[数字人] NeRF实现

体渲染

光沿着路径传播,如果路径上有物体,就会损失能量,我们将单位面积的光的能量记为\(I(t)\)。假设光走了\(\Delta t\)的路程,此时剩下的能量可以表示成:

\[I(t+\Delta t) = I(t) * (1-\sigma(t)\Delta t) \]

其中\(\sigma(t)\)是该点物体的“占有密度”,因为是单位面积,所以\(\sigma(t)\Delta t\)表示的是这段路径下单位面积的物体的“占有量”,或者说光能量因穿过物体导致的“衰减”。

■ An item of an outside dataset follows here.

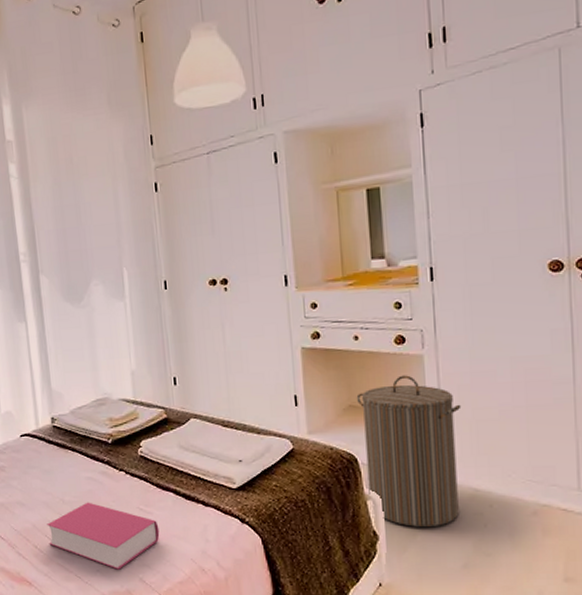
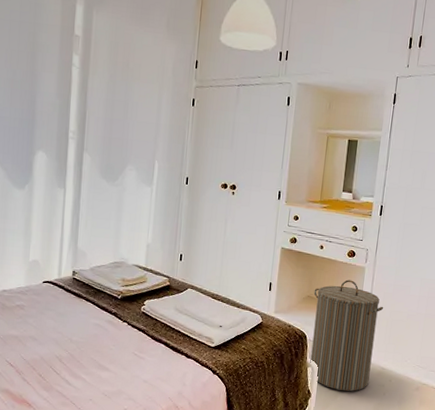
book: present [47,502,160,570] -> none [52,343,148,401]

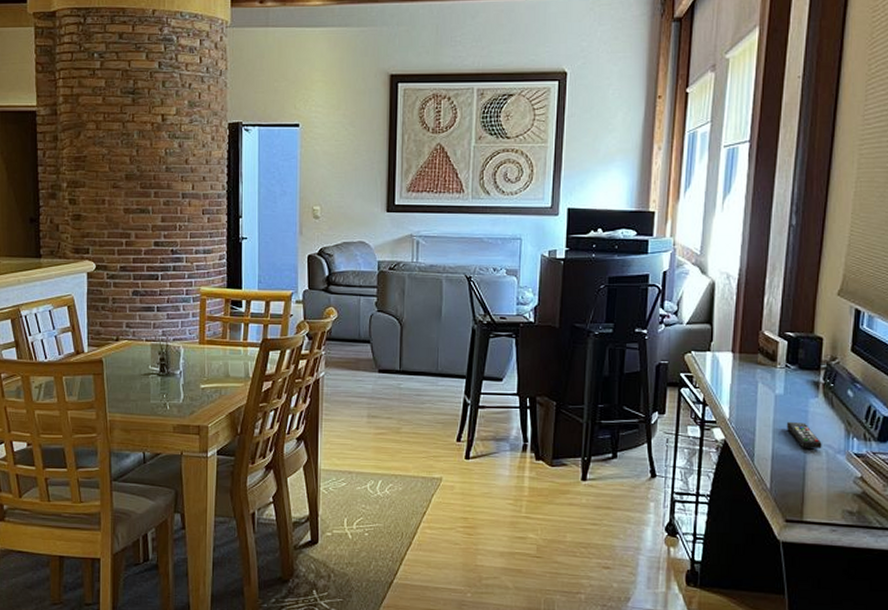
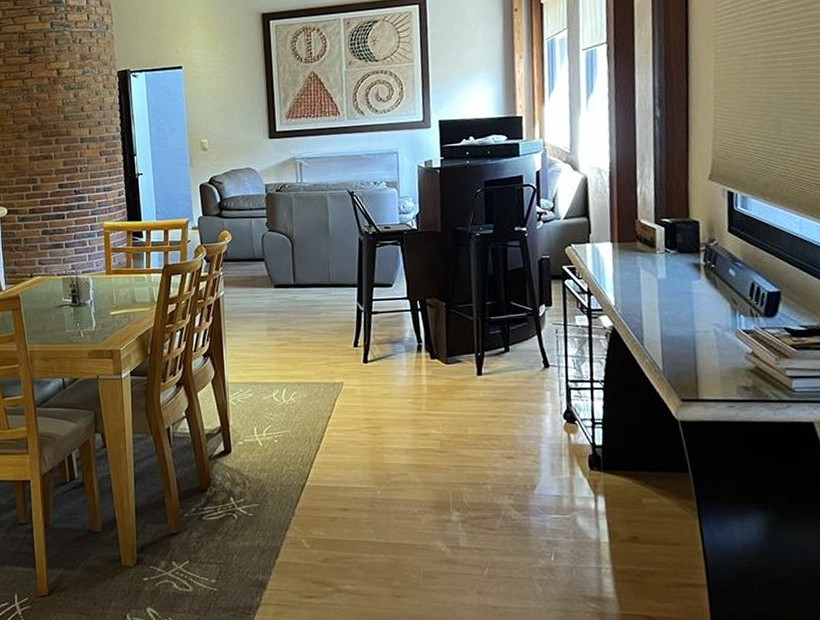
remote control: present [786,421,822,449] -> none [671,303,710,329]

因此可以用微分方程进行推导,得出\(I(t)\)的形式:

\[\begin{align} \Delta I =& I(t+\Delta t) - I(t) \\ =&-I(t)\sigma(t)\Delta t \\ \frac{\Delta I}{\Delta t} =&-I(t)\sigma(t) \\ I'(t) =& -I(t)\sigma(t) \end{align} \]

这是一个可分离的微分方程,可以直接解得

\[\begin{align} I(t) = I_0e^{-\int_0^t \sigma(t)dt} \end{align} \]

其中\(I_0\)是初始能量,这是微分方程的初值。如果我们将\(I(t)\)规定为\([0,1]\)的量,此时\(1-I(t)\)可以表示为一个概率分布函数,即表示\([0,t]\)范围内有物体的概率,此时我们可以求出概率密度函数:

\[\begin{align}(1-I(t))'=f(t) = I_0 \sigma(t)e^{-\int_0^t\sigma(t)dt}\end{align} \]

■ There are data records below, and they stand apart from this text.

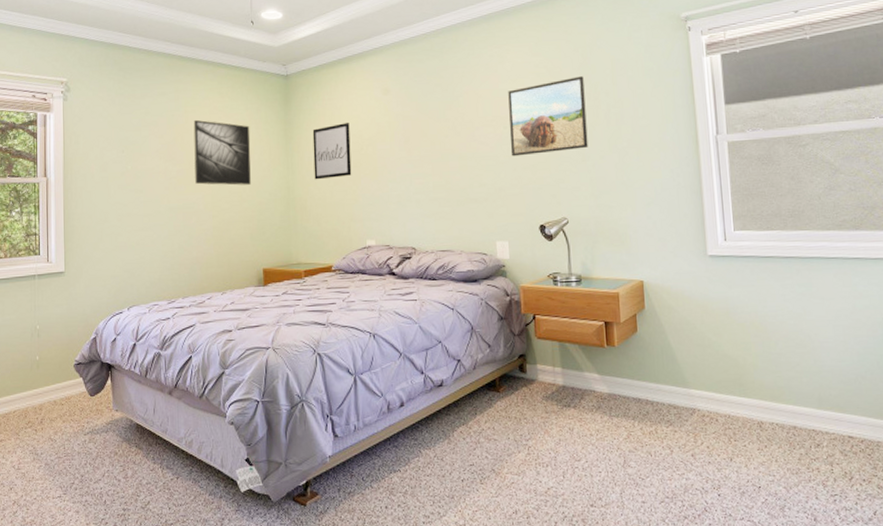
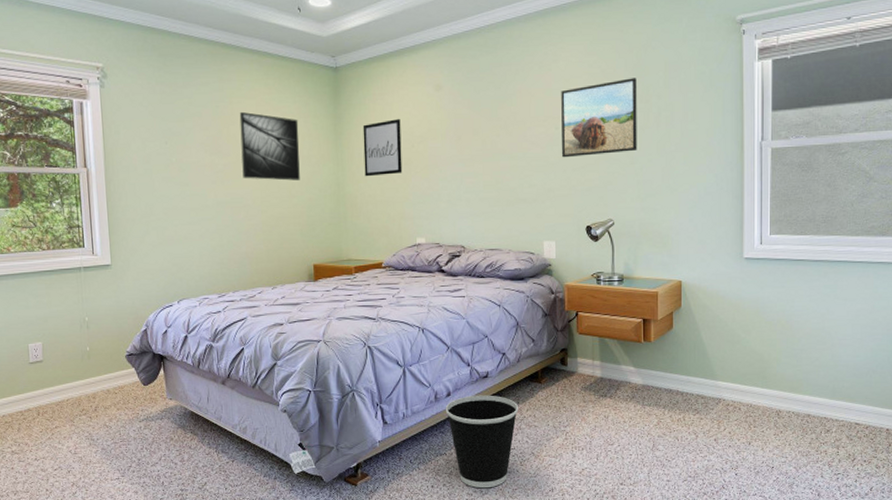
wastebasket: none [398,405,477,510] -> present [445,395,519,489]

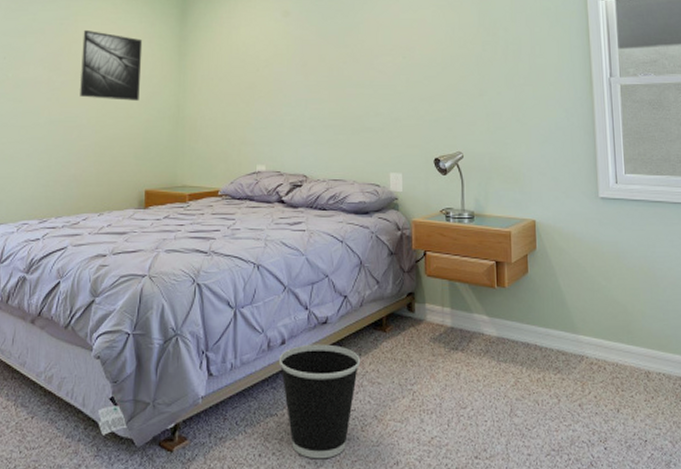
wall art: present [362,119,403,177] -> none [206,43,247,100]
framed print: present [561,78,637,158] -> none [408,11,486,87]

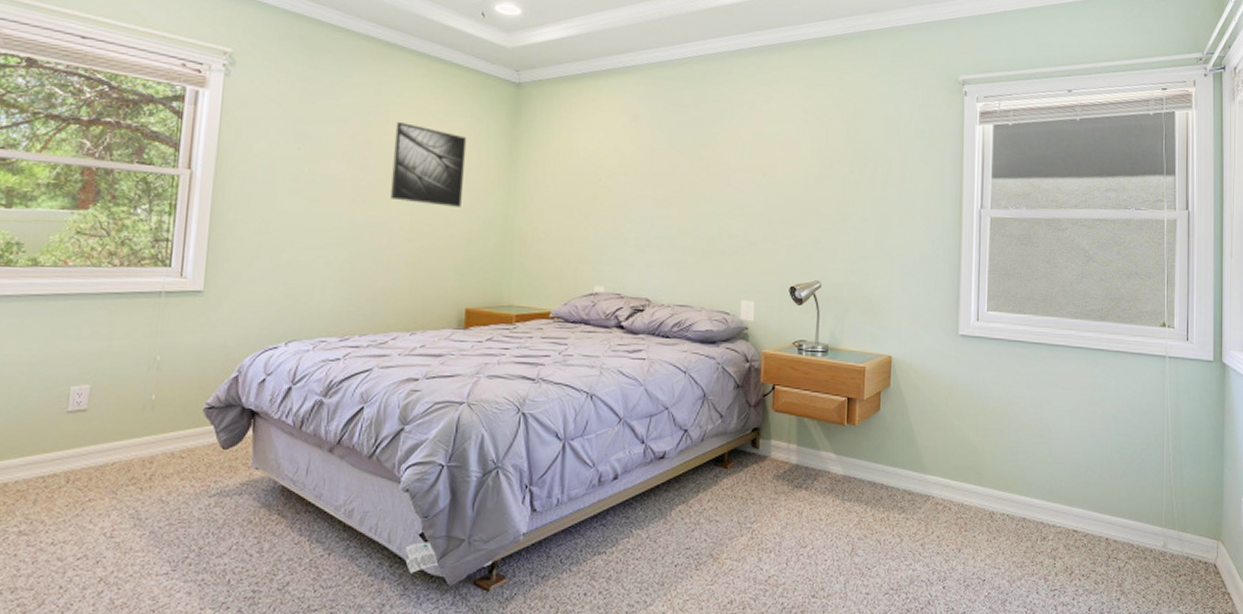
wastebasket: present [278,344,361,459] -> none [609,480,699,598]

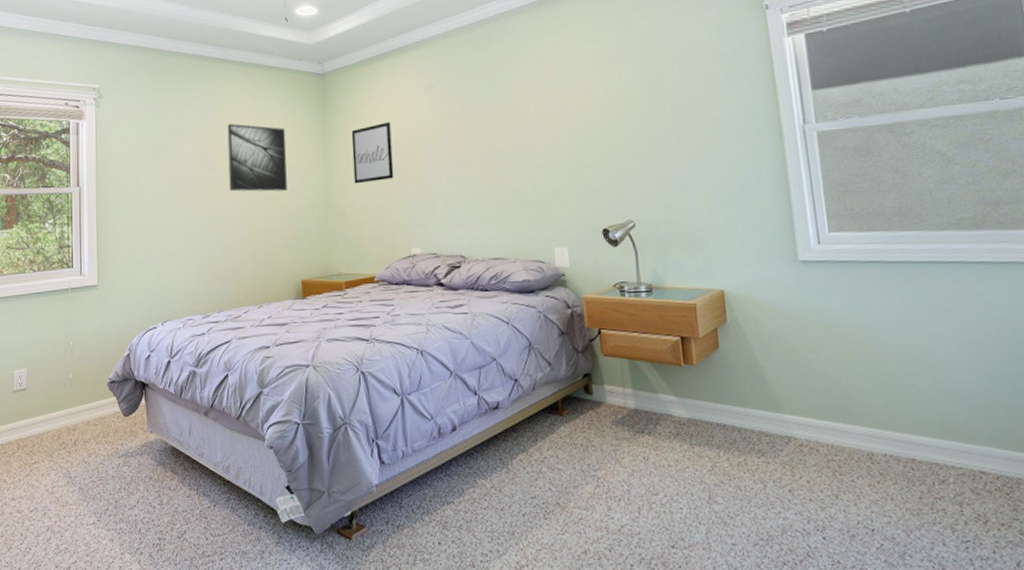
wall art: none [540,147,588,211] -> present [351,122,394,184]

特别的,我们可以取\(I_0=1\)并且控制\(\sigma(t)\)以保证他还是一个概率密度函数,此时

\[\begin{align}f(t) = \sigma(t)e^{-\int_0^t\sigma(t)dt}\end{align} \]

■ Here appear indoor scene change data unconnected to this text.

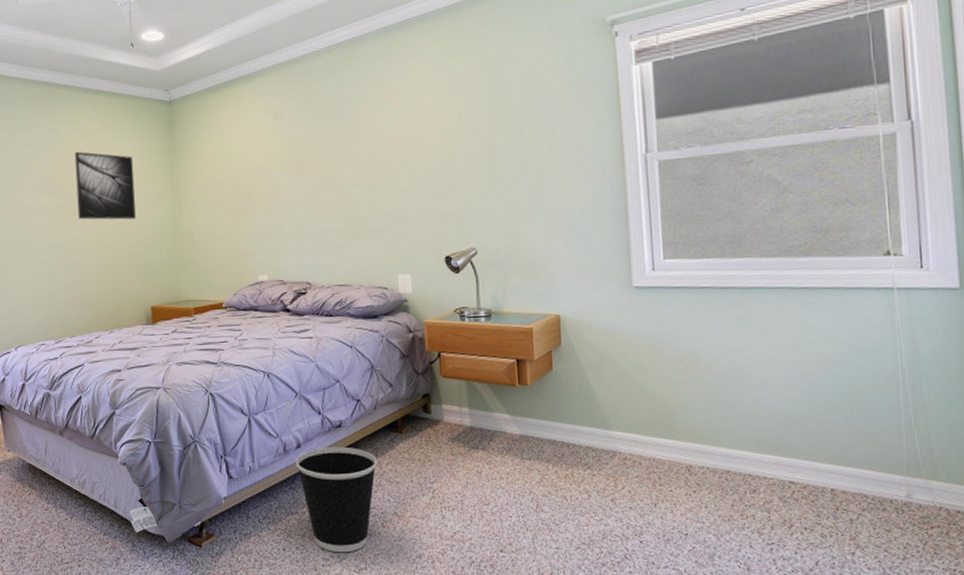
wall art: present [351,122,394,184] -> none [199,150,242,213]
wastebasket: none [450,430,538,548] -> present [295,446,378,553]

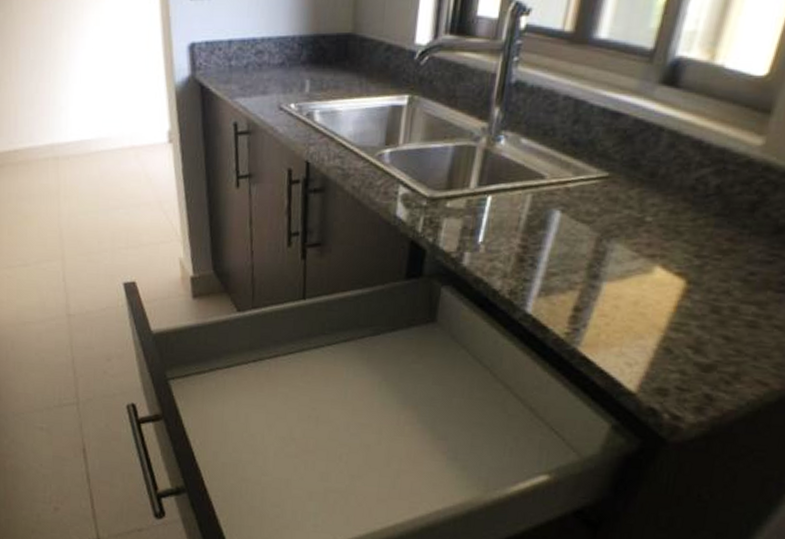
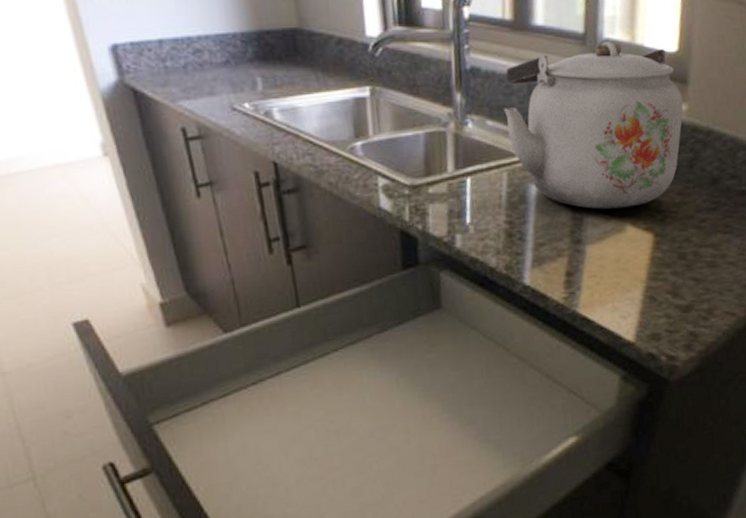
kettle: none [542,60,761,248] -> present [504,42,684,209]

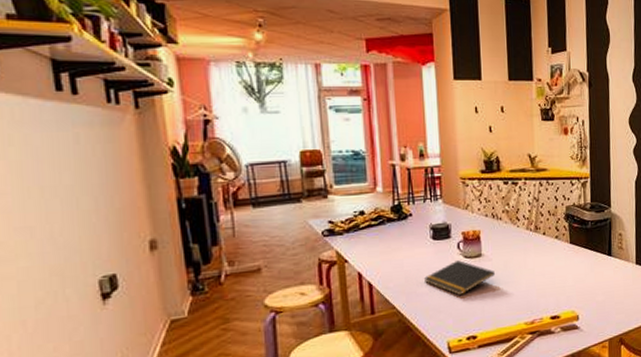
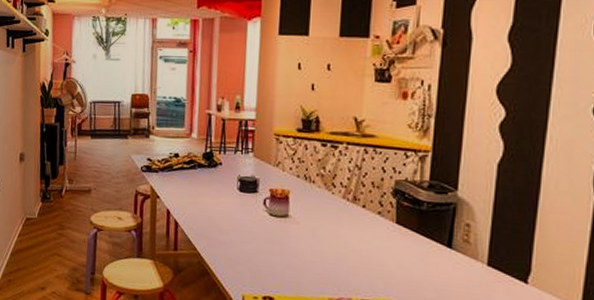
notepad: present [423,260,495,296] -> none [226,217,301,253]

因此,沿着光线路径对颜色进行积分,就是这条路径上颜色的期望,可以描述为:

\[\begin{align}\int_0^Tf(t)c(t)dt = \int_0^T \sigma(t)e^{-\int_0^t\sigma(t)dt}c(t)dt\end{align} \]

一般来说,我们都是从一个近端向一个远端积分,因此改积分上下界:

\[\begin{align}c(r)=\int_{t_{near}}^{t_{far}} \sigma(t)e^{-\int_{t_{near}}^{t}\sigma(t)dt}c(t)dt = \int_{t_{near}}^{t_{far}} \sigma(t)T(t)c(t)dt\end{align} \]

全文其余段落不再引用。